Он вновь меня поцеловал и затем, уронил голову возле моей на подушку, пробормотал что-то нечленораздельное. И что-то в его облике, в том, как он брал меня, заставило волосы у меня на затылке встать дыбом, и я почувствовала как в животе завязывается тугой узел напряжения. Я была встревожена, но оказалось, что страх оказывал на меня странное действие, я ощущала еще большее возбуждение, и я среагировала, выгнувшись под ним, в отчаянном стремлении оказаться еще ближе к нему, хотя он уже толкался в меня с мощной силой. И тогда я почувствовала это, жалящий удар по бедрам, острая боль пронзила меня прежде, чем до ушей долетел звук шлепка.

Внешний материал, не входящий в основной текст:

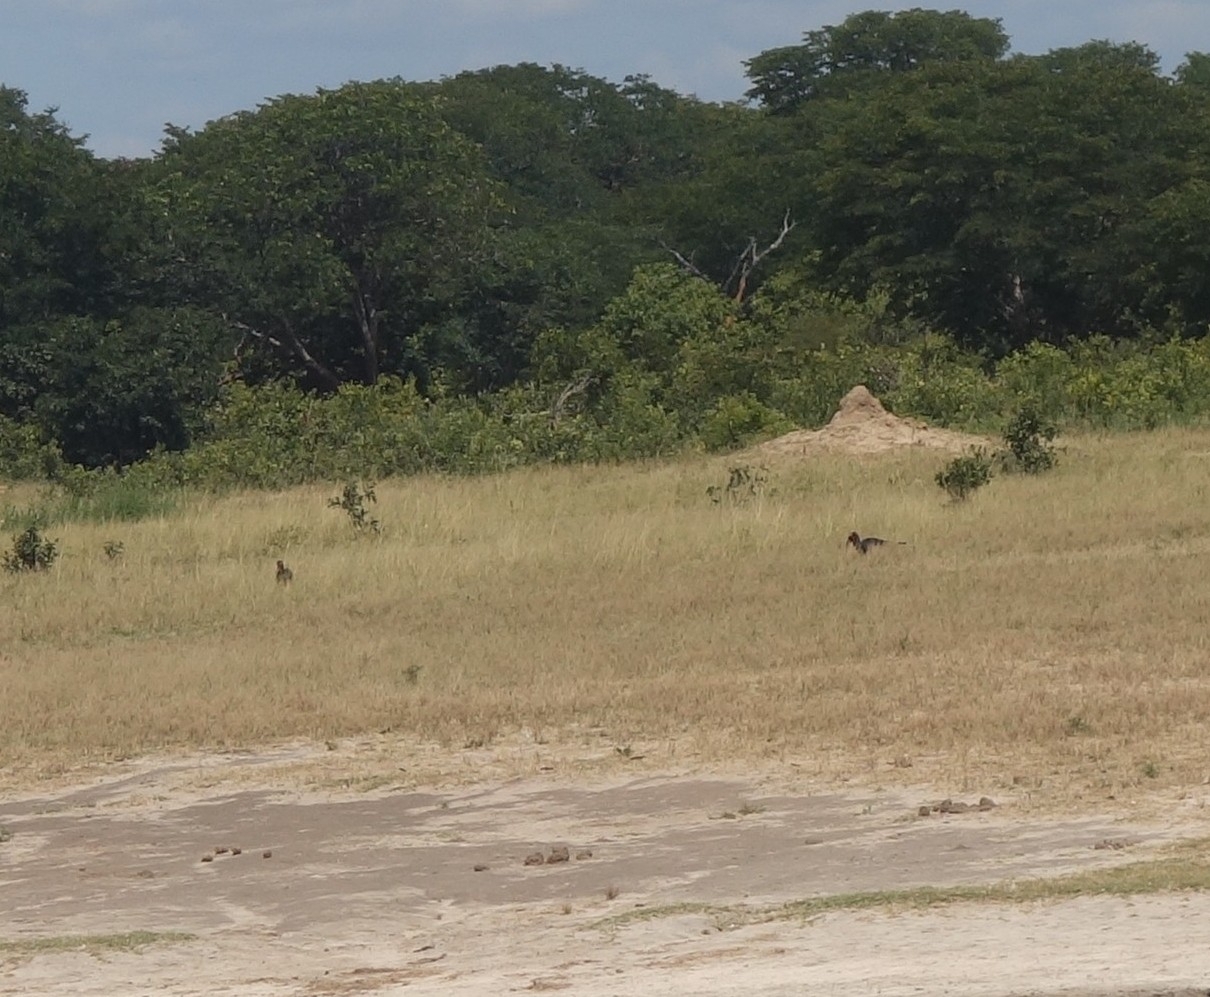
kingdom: Animalia
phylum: Chordata
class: Aves
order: Bucerotiformes
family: Bucorvidae
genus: Bucorvus
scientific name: Bucorvus leadbeateri
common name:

Я громко выдохнула:
— Ахх, Пит! — от шока и боли от шлепка, и от взрыва темного удовольствия, который он мне доставил.
— Ты думаешь, что кто-то еще может сделать это с тобой? — свирепо зашипел он, и его гнев вылился в неумолимом его вторжении в меня и в новом болезненном шлепке по моим бедрам.
Его слова смутили меня. Он смотрел на меня сверху-вниз с пьянящей смесью ярости и похоти, от которой у меня снова бешено заскакал сердечный ритм. И лишь тогда я заметила какие у него глаза — совершенно черные, голубой радужки не видно и следа, и поняла, что Пит выглядит совершенно так же, как и во время одного из своих приступов. И это наполнило меня безумным ужасом, когда я поняла, что мне не вырваться: я была распростерта под ним, он яростно, со всей силы меня имел и останавливаться не собирался.